Which of the lines below mention the word "twenty"? Pull each one out.

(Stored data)
------------------------------------------------------------

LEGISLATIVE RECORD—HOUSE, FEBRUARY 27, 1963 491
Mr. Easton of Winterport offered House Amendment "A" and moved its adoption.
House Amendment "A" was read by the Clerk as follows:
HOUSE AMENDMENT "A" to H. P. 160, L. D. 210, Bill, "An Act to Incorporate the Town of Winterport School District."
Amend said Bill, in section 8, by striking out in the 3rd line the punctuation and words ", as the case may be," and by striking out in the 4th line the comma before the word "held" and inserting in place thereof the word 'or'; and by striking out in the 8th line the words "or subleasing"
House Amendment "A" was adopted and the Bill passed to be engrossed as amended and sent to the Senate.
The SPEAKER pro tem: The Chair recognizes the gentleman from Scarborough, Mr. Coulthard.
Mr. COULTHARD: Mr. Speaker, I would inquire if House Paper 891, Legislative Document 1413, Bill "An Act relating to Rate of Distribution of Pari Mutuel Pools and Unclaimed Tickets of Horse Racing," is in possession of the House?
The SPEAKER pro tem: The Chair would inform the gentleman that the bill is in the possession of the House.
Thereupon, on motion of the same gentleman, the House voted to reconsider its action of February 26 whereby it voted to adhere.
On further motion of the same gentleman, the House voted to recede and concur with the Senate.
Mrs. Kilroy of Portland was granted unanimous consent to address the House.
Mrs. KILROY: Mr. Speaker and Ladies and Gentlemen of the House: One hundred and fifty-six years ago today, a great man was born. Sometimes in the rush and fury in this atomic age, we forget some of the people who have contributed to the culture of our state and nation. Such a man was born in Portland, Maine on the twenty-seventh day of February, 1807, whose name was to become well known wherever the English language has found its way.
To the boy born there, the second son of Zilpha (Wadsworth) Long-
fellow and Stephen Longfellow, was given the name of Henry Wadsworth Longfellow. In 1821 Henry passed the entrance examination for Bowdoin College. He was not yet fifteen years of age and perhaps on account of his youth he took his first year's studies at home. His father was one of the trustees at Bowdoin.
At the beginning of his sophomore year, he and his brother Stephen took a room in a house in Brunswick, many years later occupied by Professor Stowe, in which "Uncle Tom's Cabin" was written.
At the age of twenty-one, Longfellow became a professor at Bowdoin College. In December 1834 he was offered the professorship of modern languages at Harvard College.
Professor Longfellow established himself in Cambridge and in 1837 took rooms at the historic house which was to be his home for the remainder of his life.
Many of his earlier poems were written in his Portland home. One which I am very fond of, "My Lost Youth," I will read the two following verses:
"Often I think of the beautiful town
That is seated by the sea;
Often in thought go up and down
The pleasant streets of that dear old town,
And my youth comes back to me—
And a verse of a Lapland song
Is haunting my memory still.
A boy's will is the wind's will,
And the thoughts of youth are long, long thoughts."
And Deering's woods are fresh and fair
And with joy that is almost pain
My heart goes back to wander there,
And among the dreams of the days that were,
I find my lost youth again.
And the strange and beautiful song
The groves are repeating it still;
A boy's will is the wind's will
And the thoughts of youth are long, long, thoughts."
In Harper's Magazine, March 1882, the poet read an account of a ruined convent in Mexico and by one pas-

------------------------------------------------------------

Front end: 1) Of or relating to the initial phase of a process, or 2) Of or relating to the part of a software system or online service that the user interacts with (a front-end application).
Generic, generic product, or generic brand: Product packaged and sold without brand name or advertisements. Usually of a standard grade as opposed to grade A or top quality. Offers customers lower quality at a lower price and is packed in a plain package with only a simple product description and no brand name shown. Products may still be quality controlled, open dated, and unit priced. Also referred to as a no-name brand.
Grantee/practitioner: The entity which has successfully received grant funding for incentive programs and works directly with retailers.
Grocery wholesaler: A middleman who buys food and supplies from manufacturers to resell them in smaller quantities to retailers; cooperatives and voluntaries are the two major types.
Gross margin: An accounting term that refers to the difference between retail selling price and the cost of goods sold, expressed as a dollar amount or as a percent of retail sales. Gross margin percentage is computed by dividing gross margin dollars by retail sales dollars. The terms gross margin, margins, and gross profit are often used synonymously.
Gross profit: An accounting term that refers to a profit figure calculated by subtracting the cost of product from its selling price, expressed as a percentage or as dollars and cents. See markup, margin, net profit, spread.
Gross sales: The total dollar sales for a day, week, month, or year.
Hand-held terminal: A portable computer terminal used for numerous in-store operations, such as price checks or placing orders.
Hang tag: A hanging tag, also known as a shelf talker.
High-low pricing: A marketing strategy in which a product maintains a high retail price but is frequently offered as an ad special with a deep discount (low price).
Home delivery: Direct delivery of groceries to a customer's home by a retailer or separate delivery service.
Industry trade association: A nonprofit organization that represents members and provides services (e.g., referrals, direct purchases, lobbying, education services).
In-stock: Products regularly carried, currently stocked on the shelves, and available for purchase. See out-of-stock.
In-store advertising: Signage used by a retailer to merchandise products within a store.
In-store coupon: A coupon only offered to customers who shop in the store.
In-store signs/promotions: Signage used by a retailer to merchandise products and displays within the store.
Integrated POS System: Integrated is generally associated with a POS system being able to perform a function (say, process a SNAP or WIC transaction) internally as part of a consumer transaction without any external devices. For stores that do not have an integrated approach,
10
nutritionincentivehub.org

------------------------------------------------------------

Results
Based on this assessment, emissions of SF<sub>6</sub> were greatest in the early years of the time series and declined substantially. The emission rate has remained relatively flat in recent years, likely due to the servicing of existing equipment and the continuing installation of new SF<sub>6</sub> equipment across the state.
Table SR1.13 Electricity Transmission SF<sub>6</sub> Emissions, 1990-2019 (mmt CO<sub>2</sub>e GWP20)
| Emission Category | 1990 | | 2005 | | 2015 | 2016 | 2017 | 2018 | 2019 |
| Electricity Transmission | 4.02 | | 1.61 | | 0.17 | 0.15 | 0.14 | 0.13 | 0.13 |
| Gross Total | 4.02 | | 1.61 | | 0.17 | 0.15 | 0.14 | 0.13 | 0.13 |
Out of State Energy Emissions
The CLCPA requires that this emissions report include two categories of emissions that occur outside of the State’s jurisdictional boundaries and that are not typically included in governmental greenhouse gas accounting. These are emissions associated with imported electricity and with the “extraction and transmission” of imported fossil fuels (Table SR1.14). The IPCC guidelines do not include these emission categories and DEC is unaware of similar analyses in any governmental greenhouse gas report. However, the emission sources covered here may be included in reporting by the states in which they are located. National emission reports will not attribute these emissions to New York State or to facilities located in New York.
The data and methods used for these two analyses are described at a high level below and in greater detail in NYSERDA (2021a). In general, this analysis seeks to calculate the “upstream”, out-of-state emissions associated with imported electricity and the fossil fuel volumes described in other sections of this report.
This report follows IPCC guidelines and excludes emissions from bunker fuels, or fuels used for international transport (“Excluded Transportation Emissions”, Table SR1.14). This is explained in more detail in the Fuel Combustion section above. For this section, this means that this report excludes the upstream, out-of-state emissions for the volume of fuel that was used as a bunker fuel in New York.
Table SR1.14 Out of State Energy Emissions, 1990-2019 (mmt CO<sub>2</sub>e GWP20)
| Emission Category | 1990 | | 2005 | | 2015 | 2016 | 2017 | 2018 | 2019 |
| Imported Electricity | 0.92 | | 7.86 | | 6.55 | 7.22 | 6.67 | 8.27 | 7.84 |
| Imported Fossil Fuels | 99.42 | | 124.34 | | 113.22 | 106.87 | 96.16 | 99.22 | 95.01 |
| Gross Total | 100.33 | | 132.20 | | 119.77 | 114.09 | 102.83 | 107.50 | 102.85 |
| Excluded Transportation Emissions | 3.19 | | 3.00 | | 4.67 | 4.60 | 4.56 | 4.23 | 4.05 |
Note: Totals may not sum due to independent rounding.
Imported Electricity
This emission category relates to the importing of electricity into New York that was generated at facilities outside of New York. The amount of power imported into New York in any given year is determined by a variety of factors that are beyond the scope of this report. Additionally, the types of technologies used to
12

------------------------------------------------------------

## Output for this exercise
Mrs. KILROY: Mr. Speaker and Ladies and Gentlemen of the House: One hundred and fifty-six years ago today, a great man was born. Sometimes in the rush and fury in this atomic age, we forget some of the people who have contributed to the culture of our state and nation. Such a man was born in Portland, Maine on the twenty-seventh day of February, 1807, whose name was to become well known wherever the English language has found its way.
At the age of twenty-one, Longfellow became a professor at Bowdoin College. In December 1834 he was offered the professorship of modern languages at Harvard College.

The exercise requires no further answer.